Nidhi Saha, BDS

Vaccination contre la coqueluche pendant la grossesse et questions scientifiques en suspens

Un article récent publié dans Vaccins a résumé les données présentées et les discussions lors de la réunion sur la vaccination contre la coqueluche pendant la grossesse (ViP). L’article a également présenté une revue de la littérature sur ce sujet.

Étude : Vaccination pendant la grossesse contre la coqueluche : une déclaration de consensus au nom de l'Initiative mondiale contre la coqueluche.  Crédit d'image : Kateryna Kon/Shutterstock
Étude : Vaccination pendant la grossesse contre la coqueluche : une déclaration de consensus au nom de l’Initiative mondiale contre la coqueluche. Crédit d’image : Kateryna Kon/Shutterstock

Malgré la disponibilité des vaccins anticoquelucheux acellulaires (Ap) et anticoquelucheux à cellules entières (wP), Bordetella coqueluche – l’agent causal de la coqueluche (coqueluche), affecte encore gravement les nouveau-nés et les jeunes enfants, entraînant une morbidité et une mortalité considérables.

La vaccination des femmes enceintes contre B. coqueluche il est recommandé (en 2011) pour prévenir la sensibilité des nouveau-nés et des nourrissons à l’infection. Les preuves suggèrent que la vaccination contre B. coqueluche pendant la grossesse, il est sans danger pour la mère et le fœtus.

Anticorps contre B. coqueluche produit chez la mère après la vaccination est transféré à travers le placenta. Les anticorps confèrent également une protection au jeune enfant par le lait maternel. L’efficacité de la vaccination se manifeste par la réduction de l’incidence d’une forme grave de coqueluche chez les jeunes nourrissons dans un court laps de temps après la mise en œuvre de la stratégie de vaccination.

En 2021 (du 30 novembre au 1er décembre), une réunion d’experts a été organisée virtuellement par la Global Pertussis Initiative (GPI). Au total, 30 experts de la coqueluche de 18 pays se sont réunis à travers le monde pour discuter de la vaccination anticoquelucheuse des femmes enceintes.

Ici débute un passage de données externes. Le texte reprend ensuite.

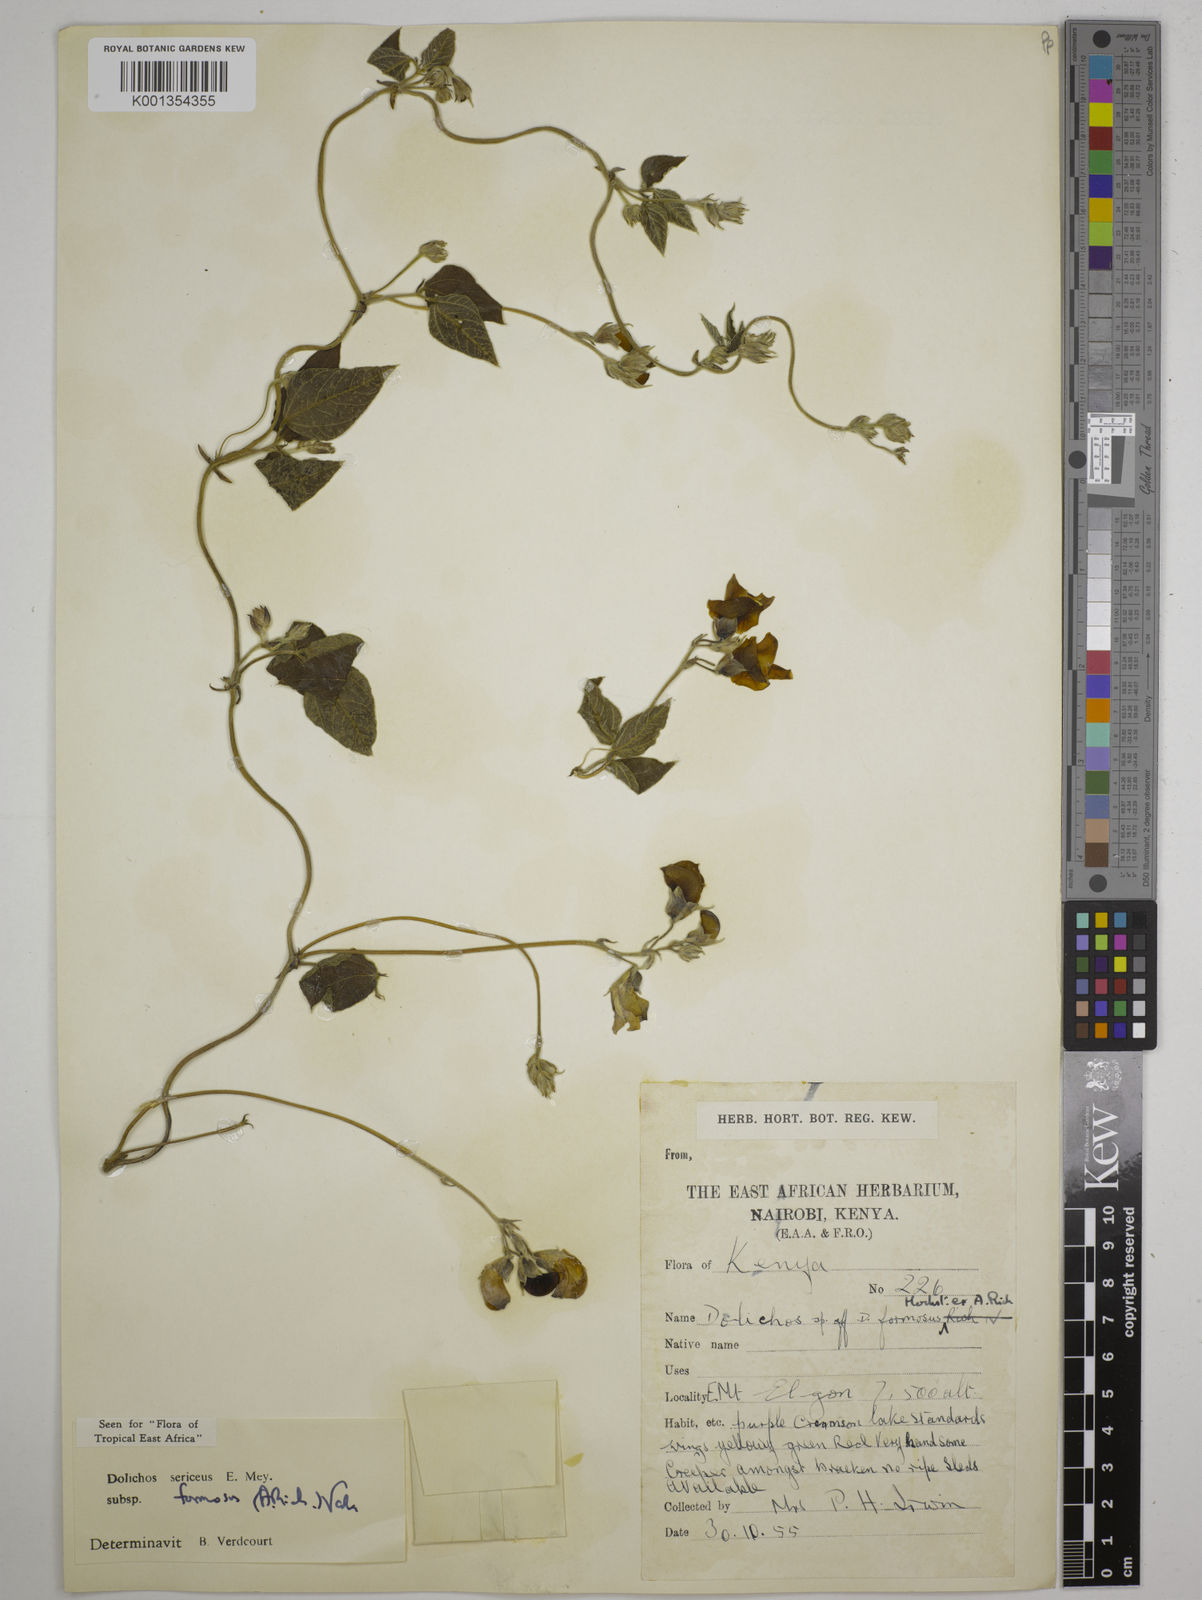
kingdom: Plantae
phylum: Tracheophyta
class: Magnoliopsida
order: Fabales
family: Fabaceae
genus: Dolichos
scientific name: Dolichos
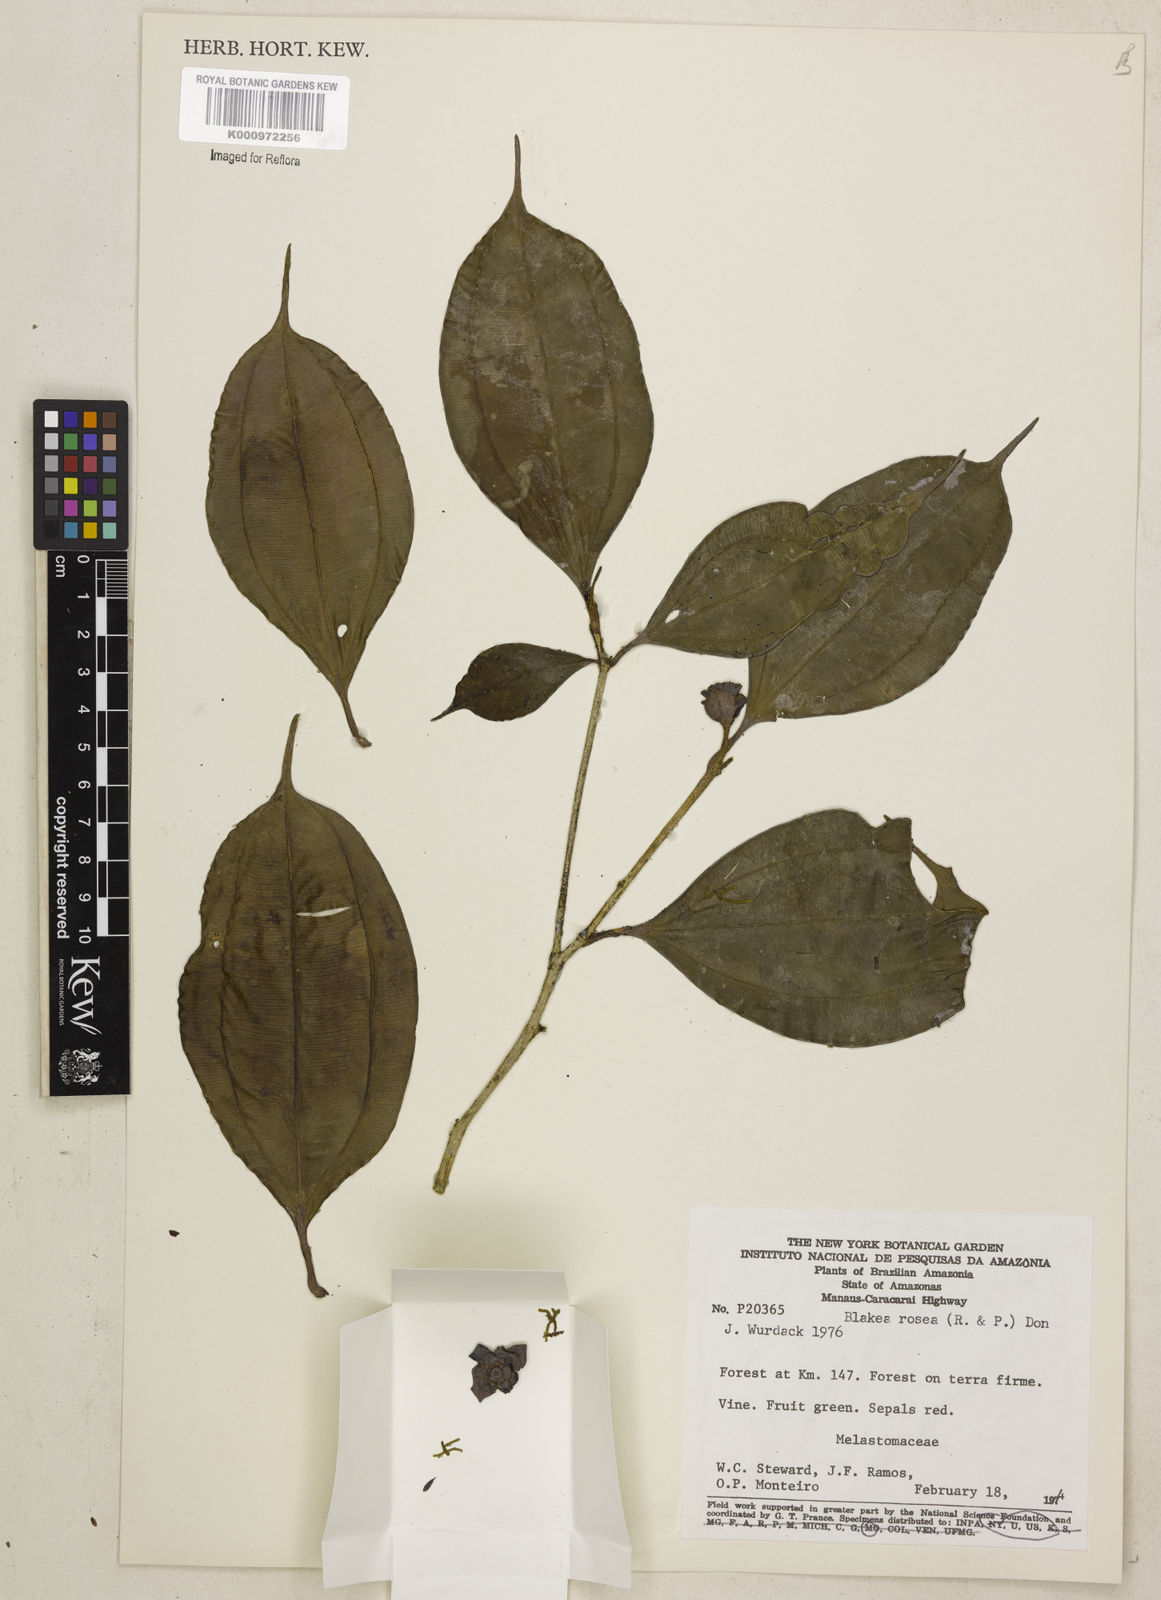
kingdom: Plantae
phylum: Tracheophyta
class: Magnoliopsida
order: Myrtales
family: Melastomataceae
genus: Blakea
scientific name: Blakea rosea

Lire aussi  Interactions immunologiques entre asthme, obésité et microbiote

Les experts ont discuté du fait que bien que le système immunitaire subisse de nombreuses modulations après la grossesse, la réponse immunitaire induite par le vaccin aP est presque similaire chez les femmes enceintes et non enceintes. Il a également été constaté que la réponse immunitaire induite par la vaccination n’est pas affectée par l’état de la grossesse.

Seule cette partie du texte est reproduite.